Run Performance Test

The performance job runs vegeta load testing to the MultiModelInferenceService with model cifar10.

kubectl create -f perf.yaml
Requests      [total, rate, throughput]         600, 10.02, 10.01
Duration      [total, attack, wait]             59.912s, 59.9s, 11.755ms
Latencies     [min, mean, 50, 90, 95, 99, max]  5.893ms, 11.262ms, 10.252ms, 16.077ms, 18.804ms, 26.745ms, 39.202ms
Bytes In      [total, mean]                     189000, 315.00
Bytes Out     [total, mean]                     66587400, 110979.00
Success       [ratio]                           100.00%
Status Codes  [code:count]                      200:600  
Error Set:

Homogeneous model allocation and Autoscaling

The current MMS implementation uses the homogeneous approach meaning that each InferenceService replica holds the same set of models.

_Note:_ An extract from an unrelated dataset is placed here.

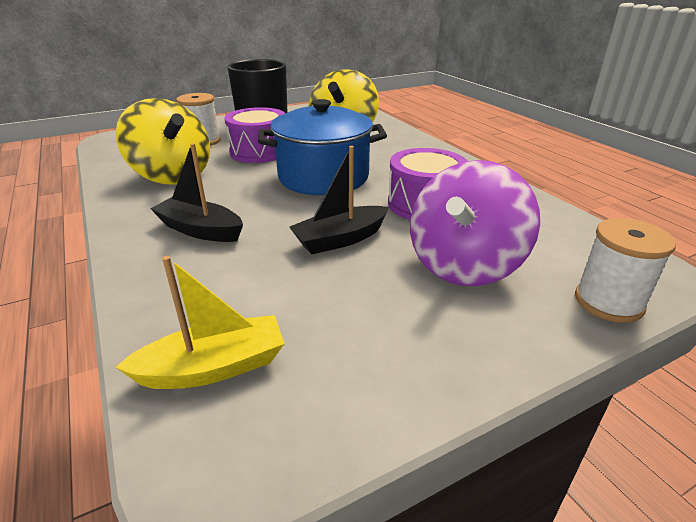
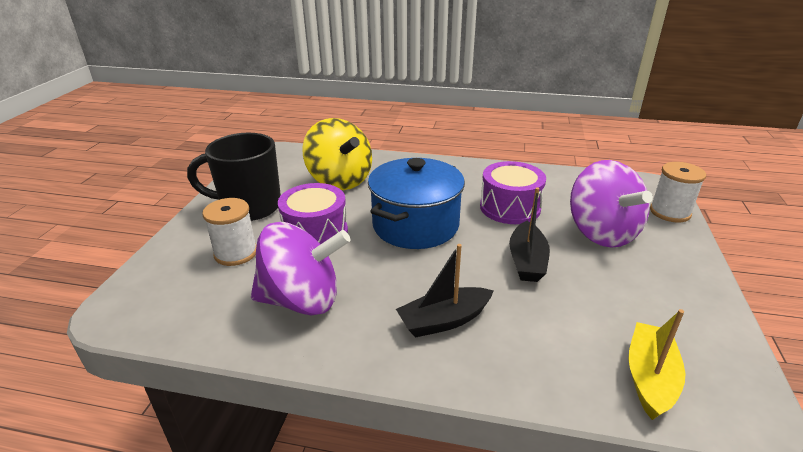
camera: 50 degrees left, 0 degrees up
yellow spinning top [116,98,210,185] -> purple spinning top [251,222,350,315]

Autoscaling is based on the aggregated traffic for this set of models NOT the request volume for individual model, this set of models is always scaled up together. The downside of this approach is that traffic spike for one model can result in scaling out entire set of models despite the low request volume for other models hosted on the same InferenceService, this may not be desirable for InferenceService that hosts a set of big models. The other approach is to use the heterogeneous allocation where each replica can host a different set of models, models are scaled up/down individually based on its own traffic and in this way it ensures better resource utilization.

Delete Trained Models

To remove the resources, run the command kubectl delete inferenceservice triton-mms. This will delete the inference service and result in the trained models deleted. To delete individual TrainedModel you can run the command kubectl delete tm $MODEL_NAME.